We remember too much.
We forget too little.
We let the little things count
more than ourselves.

We need too often
what we only had
when we were young.
Then, the naïve face
smiling back at us
in the bathroom mirror.
The band-aid smoothed on;
big sister kisses the pain

Beginning each day this same way.
Shoelaces tied.
Collars down.
Belt buckled.
All of this—
done for us.

I remember
there had been some time
that had gone by
before I looked closely enough,
the tiny hairs clung from holes
in my father’s arm. And the veins
on his legs— so ugly and green,
as he went down the escalator
in front of me.

How had I not noticed this, before?

Then, looking at my own body—
The freckles. The pores.
Where had they been, before?
And each day from then on,
they only seemed to grow
Bulging, red,
and on display for the world.

To become THAT adult.
To have THESE things thrust on me.
These terrible sprouts of hair
in embarrassing places. Sex, too—
the expectation and stress of it
seemed miserable as visiting the doctor,
pulling down my pants—
and having her big long instrument
shot into my ass,
while my throat throbbed
and mommy held my hand.

It all seemed so much. Too much.
I didn’t understand why more third graders
didn’t try
hanging themselves from jump ropes
tied to pear trees.

But now, looking in the mirror;
To be THAT adult, today.
Seeing the scar above my left eye;
The hairy mole upon my neck;
The skin beside my finger nails;
Peeled; The dried blood of worry.
I am glad that the branch had broke.
I, like my father, have come to know
the pleasures
too much. I just wish I could forget
a little more than I do.
Start over.
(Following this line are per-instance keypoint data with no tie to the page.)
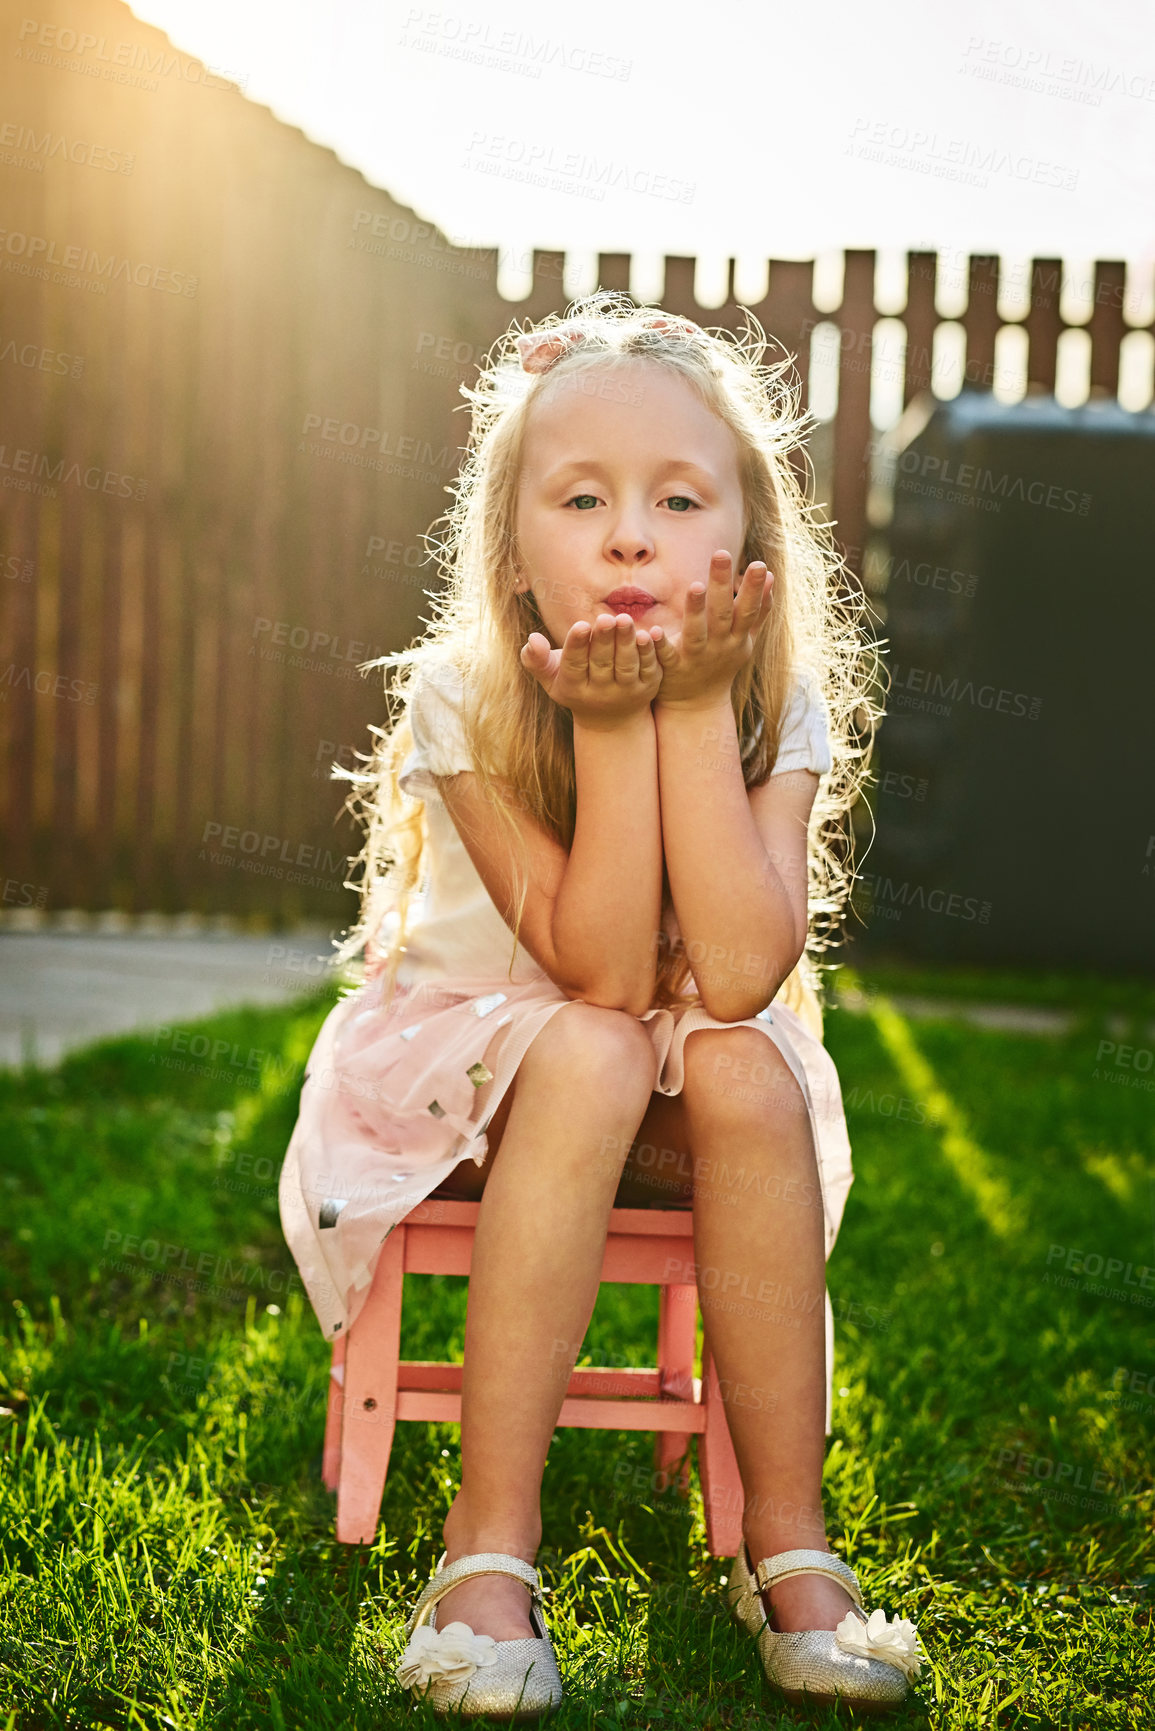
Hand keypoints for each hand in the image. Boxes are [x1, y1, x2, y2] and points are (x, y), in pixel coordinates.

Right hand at [520, 612, 661, 729]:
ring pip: (626, 667)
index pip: (574, 666)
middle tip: (606, 617)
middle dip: (604, 640)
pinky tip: (647, 634)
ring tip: (625, 619)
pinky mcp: (647, 688)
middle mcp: (600, 694)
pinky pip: (648, 669)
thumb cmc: (574, 685)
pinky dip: (648, 652)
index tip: (581, 625)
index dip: (577, 646)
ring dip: (626, 643)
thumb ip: (536, 659)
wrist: (610, 718)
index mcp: (574, 688)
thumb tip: (532, 639)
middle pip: (602, 664)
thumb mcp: (551, 677)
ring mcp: (625, 692)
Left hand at [651, 551, 774, 709]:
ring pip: (696, 633)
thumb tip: (771, 577)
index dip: (754, 589)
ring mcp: (695, 659)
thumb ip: (758, 610)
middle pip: (722, 614)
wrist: (698, 705)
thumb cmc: (722, 663)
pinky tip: (653, 629)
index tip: (760, 565)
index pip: (748, 610)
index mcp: (736, 637)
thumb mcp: (745, 640)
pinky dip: (661, 643)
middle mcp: (719, 647)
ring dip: (696, 611)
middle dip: (722, 585)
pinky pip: (665, 655)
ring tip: (695, 586)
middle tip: (721, 554)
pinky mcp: (672, 670)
Forget it.
Shave off all the stubble
and sleep on it for a week.

One day, I will die.
One day, I will die.
One day, I will die.
Believing this;
Confronting this;
Repeating this;
How can you still
sit there
and not
get up?
Do something, son of a bitch.
Do something.

The things you know you need to do
will not be done for you, anymore.
The works are there and waiting.
You know and I know all that is
are shoes tied, collars down, and belt buckled.

Come on.
Forget it.
Your life
and the centuries that came before.
History and the myths.
The morning news.
Traffic jams.
Six-day rain.
Forget it all.
Start over.
Get up.
Get up.
Get up.

Quit your job. Quit your life. Quit listening
to what others are telling you is important.
Stop talking about tomorrow.
You will now and forever
only be capable of today.
Do something, son of a bitch. NOW,
for yourself.

You, who have just woken up.
The blinds pulled open.
The coffee, hot, in your cup;
Blacker than night and stronger than day.
If that morning sun can’t move you, now—
how could you ever expect poetry to?